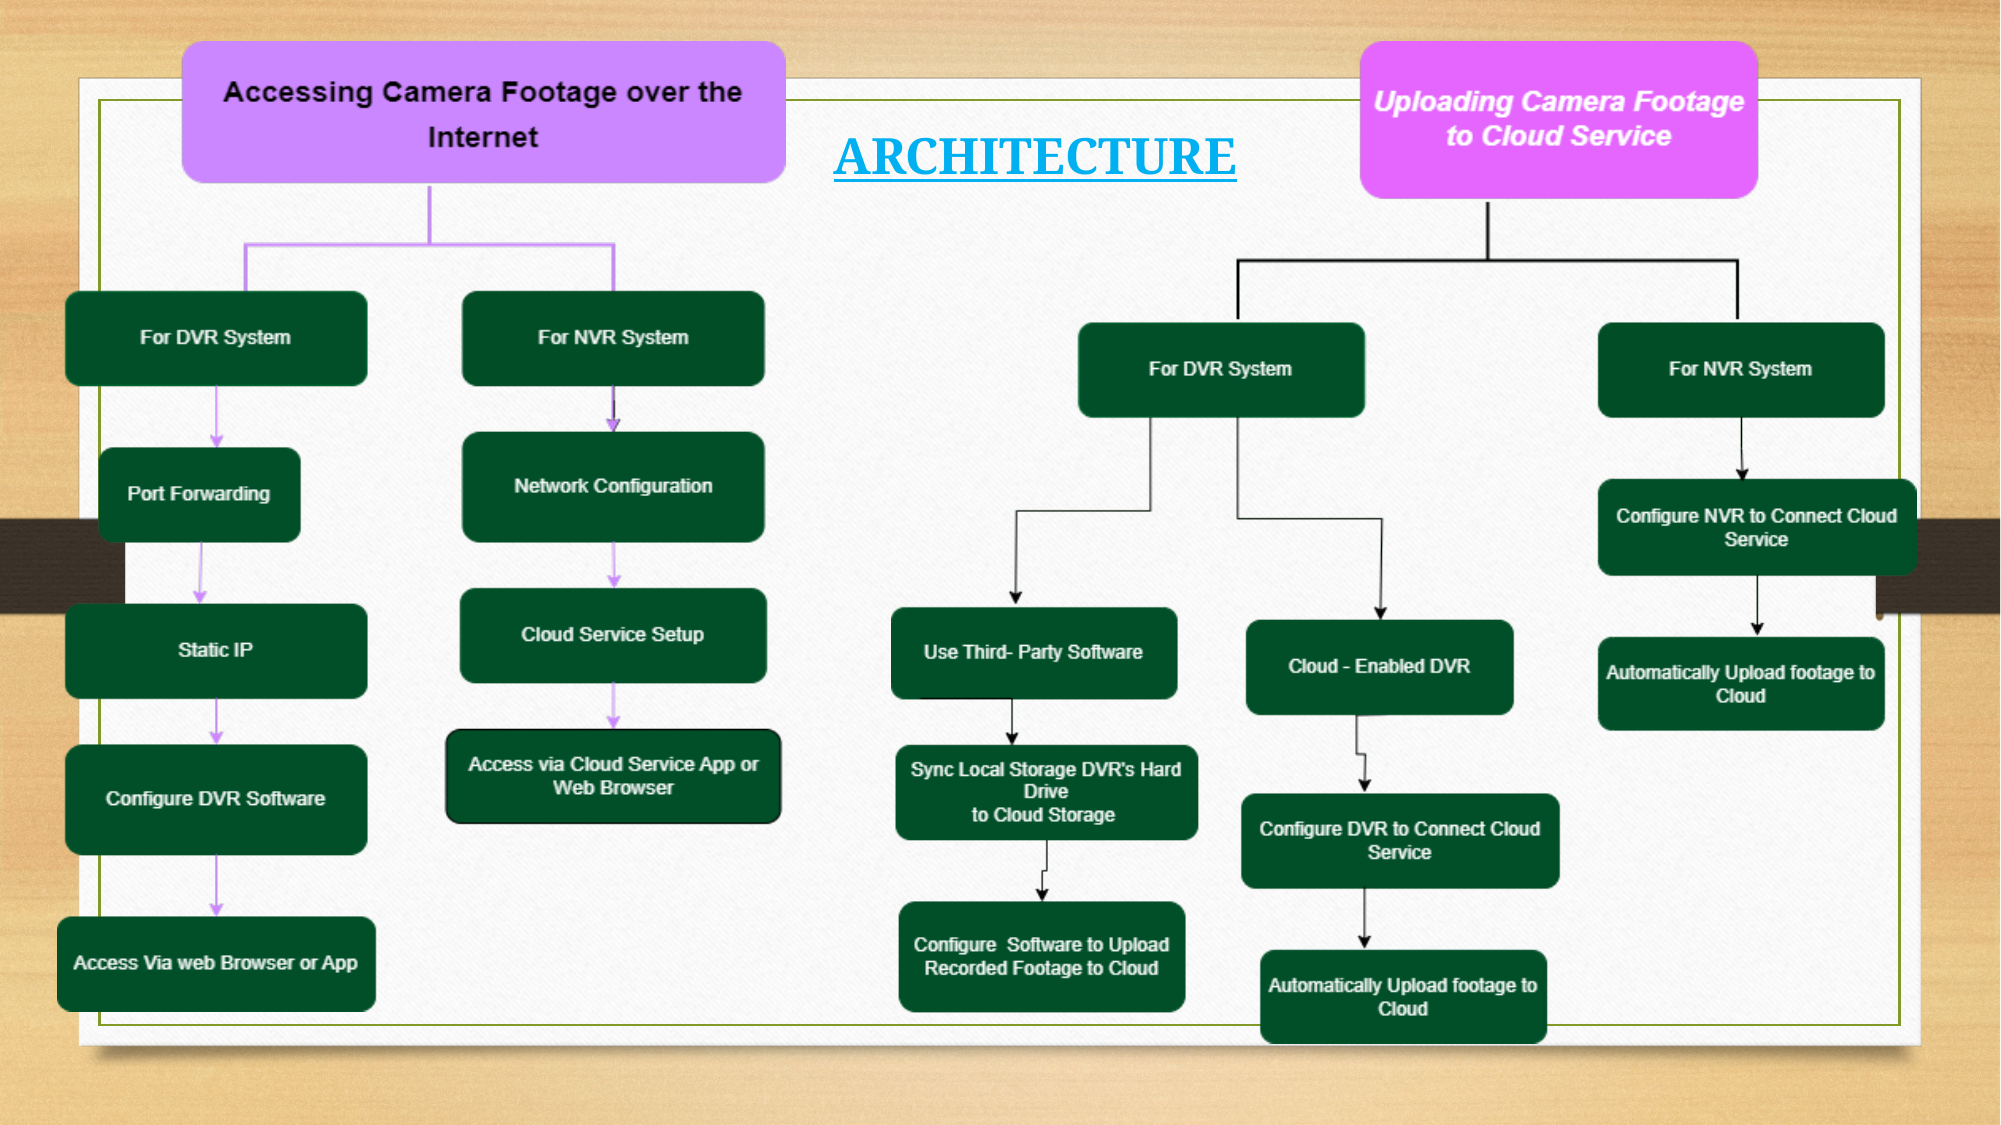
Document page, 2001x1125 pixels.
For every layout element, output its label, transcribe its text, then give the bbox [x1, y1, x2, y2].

text_box ARCHITECTURE [818, 117, 890, 204]
picture [0, 0, 2001, 1125]
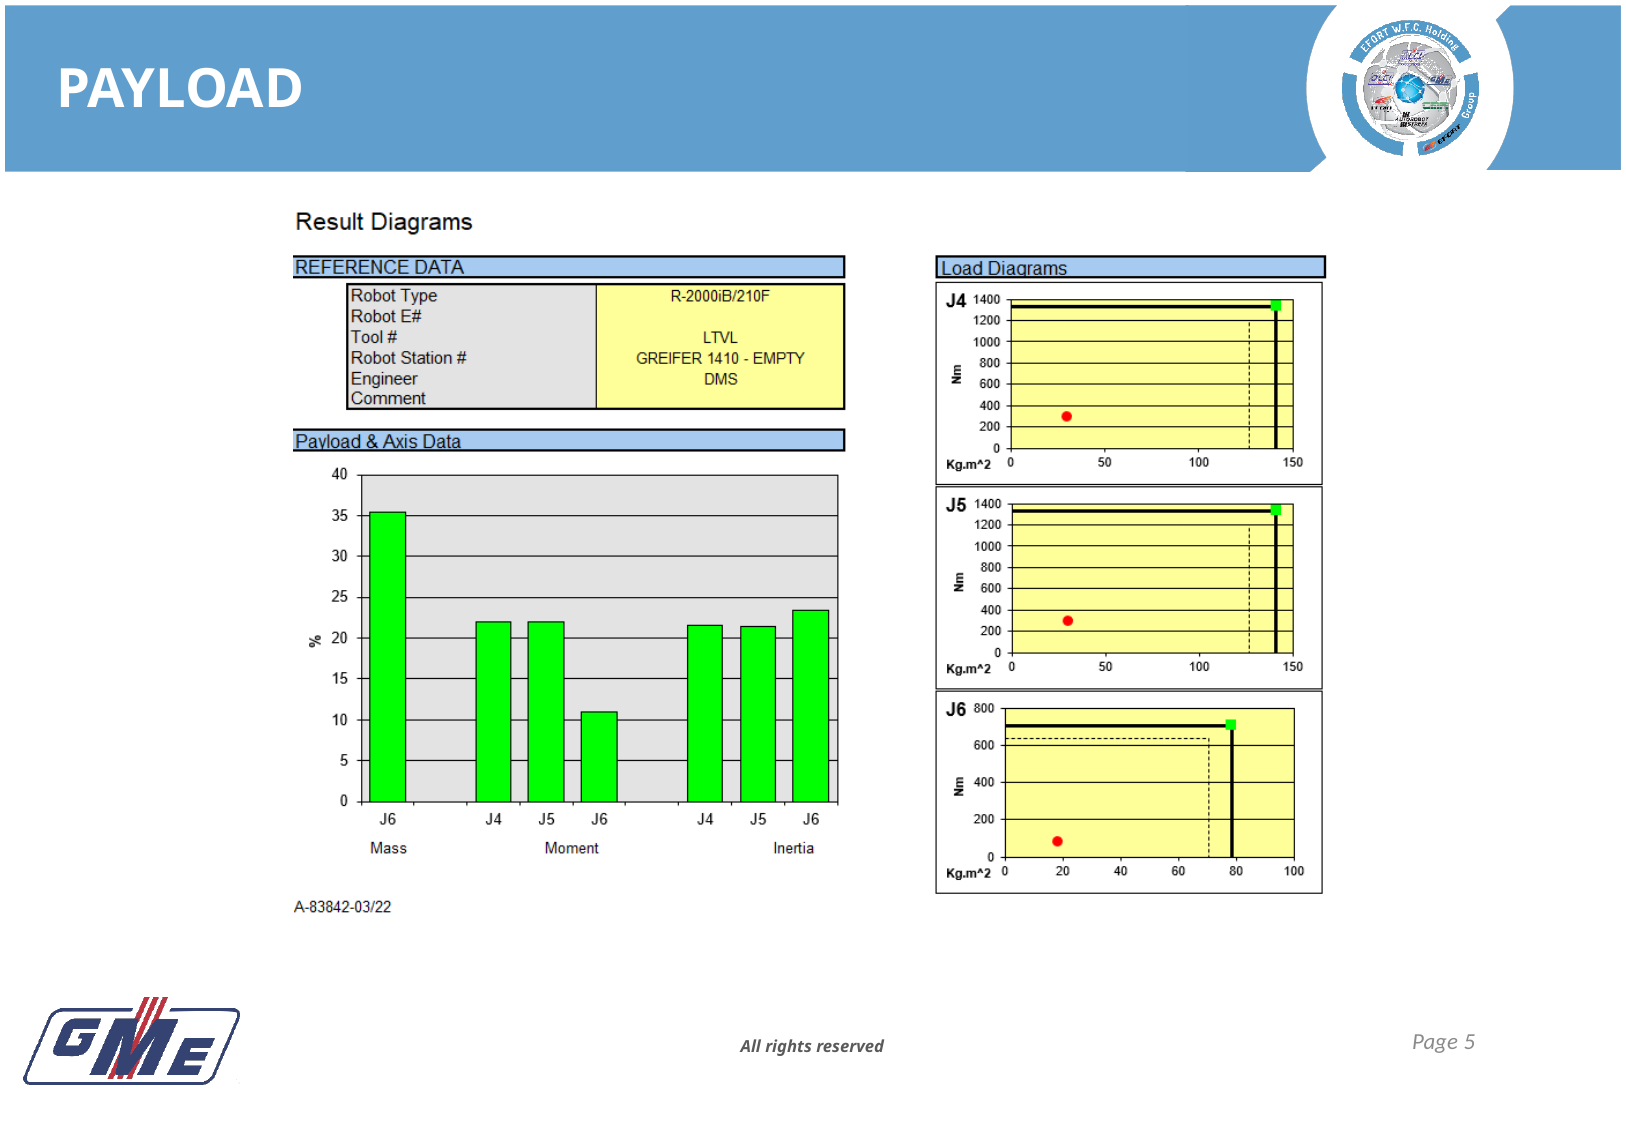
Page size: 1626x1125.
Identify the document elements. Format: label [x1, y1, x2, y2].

picture [1189, 6, 1486, 172]
picture [293, 208, 1332, 917]
picture [23, 997, 240, 1085]
picture [1487, 6, 1621, 170]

=== PROBLEM STATEMENT ===
The lines from the one holding "Page size: 1626x1125." to the end of the entries are to be repeated exactly, with both ends included and nothing else.

=== SOLUTION TO THIS PROBLEM ===
Page size: 1626x1125.
Identify the document elements. Format: label [x1, y1, x2, y2].

picture [1189, 6, 1486, 172]
picture [293, 208, 1332, 917]
picture [23, 997, 240, 1085]
picture [1487, 6, 1621, 170]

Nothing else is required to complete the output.